Mercredi, Simon était faible, « il s’endormait comme ça, n’importe quand ». Elle a appelé Info Santé, a pris la direction de l’hôpital. Ils sont partis de leur maison de Lachine en ambulance. « On est arrivés à Sainte-Justine, ils l’ont regardé, ils nous ont dit que ça allait. On est restés une demi-heure et on est repartis. »

Un médecin a examiné la bouche de Simon : la gingivite est d’origine virale. Pas besoin d’anesthésie, donc, le temps finira par arranger les choses. Entre 7 et 10 jours. Une éternité pour Simon et sa famille. Johanne a ramené son gars avec sa bouche en sang, s’est encabanée avec lui.
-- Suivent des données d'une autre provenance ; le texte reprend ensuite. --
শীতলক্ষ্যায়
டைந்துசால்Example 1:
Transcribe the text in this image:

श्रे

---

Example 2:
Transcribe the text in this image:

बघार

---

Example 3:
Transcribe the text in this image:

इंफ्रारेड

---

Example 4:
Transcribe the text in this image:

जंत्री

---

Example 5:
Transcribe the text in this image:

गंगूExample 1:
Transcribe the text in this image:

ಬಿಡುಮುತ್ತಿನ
Je lui ai envoyé un courriel hier, pour savoir si Simon allait mieux.

« C’est pas pire, mais pas mieux. Il me lance plein de trucs par la tête depuis ce matin. Il pleure beaucoup. Il se fait mal, ME fait mal, et honnêtement, j’en ai ras le bol moi-même… Ça fait depuis jeudi que je suis enfermée avec lui dans la maison. Ouf ! ma patience s’effrite.

Il ne boit que très peu, je dois me battre physiquement avec lui pour lui faire avaler de l’Ensure à la pipette aux deux heures. Il me frappe.
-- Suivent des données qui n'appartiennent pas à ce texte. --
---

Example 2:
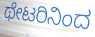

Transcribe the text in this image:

ಥೇಟರಿನಿಂದ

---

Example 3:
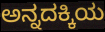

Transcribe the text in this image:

ಅನ್ನದಕ್ಕಿಯ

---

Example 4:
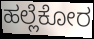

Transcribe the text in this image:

ಹಲ್ಲೆಕೋರ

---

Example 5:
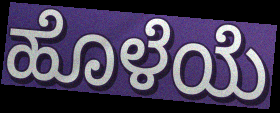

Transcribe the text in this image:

ಹೊಳೆಯೆ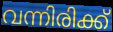
വന്നിരിക്ക്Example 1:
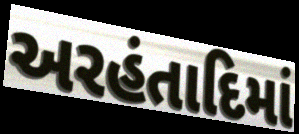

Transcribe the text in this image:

અરહંતાદિમાં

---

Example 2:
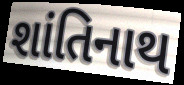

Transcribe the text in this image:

શાંતિનાથ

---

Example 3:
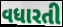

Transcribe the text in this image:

વધારતી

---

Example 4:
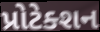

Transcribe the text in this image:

પ્રોટેક્શન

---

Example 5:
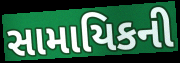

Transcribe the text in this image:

સામાયિકની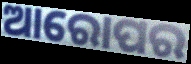
ଆରୋପର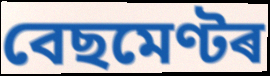
বেছমেণ্টৰ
Il arrive à boire un peu de 7up de lui-même, de temps en temps.

Il saigne encore des gencives. »

Tout ça pour un bobo dans la bouche. C’est comme ça à chaque affaire plate qui devient la fin du monde. Johanne a publié un livre l’année passée, La souffrance des envahis, dans lequel elle raconte sa vie qui n’est jamais simple. Pourquoi envahis au pluriel ? Parce que ses deux gars sont autistes.

« Qu’est-ce qui arrive si, la prochaine fois, c’est un abcès ? S’il faut l’opérer d’urgence pour ne pas qu’il meure empoisonné ? À la clinique de l’hôpital Rivière-des-Prairies, il y a un anesthésiste un jour par semaine, et à Sainte-Justine, à leur clinique dentaire, est-ce qu’ils vont pouvoir en faire descendre un ? J’ose espérer que oui. »

J’ose espérer aussi.

Le dentiste de Simon lui a coupé la chique en lui disant que si ça arrivait, il pourrait juste prescrire des antibiotiques. Pour le reste, il lui a dit d’aller à Sainte-Justine, où ils ont autant de chances de gagner à la loto que d’avoir un anesthésiste d’urgence pour un cas dentaire. Elle a demandé aussi un rendez-vous pour un nettoyage le plus vite possible. Ça va au mois de janvier.

Johanne peut juste souhaiter que le pire n’arrive pas. Et continuer à serrer les dents.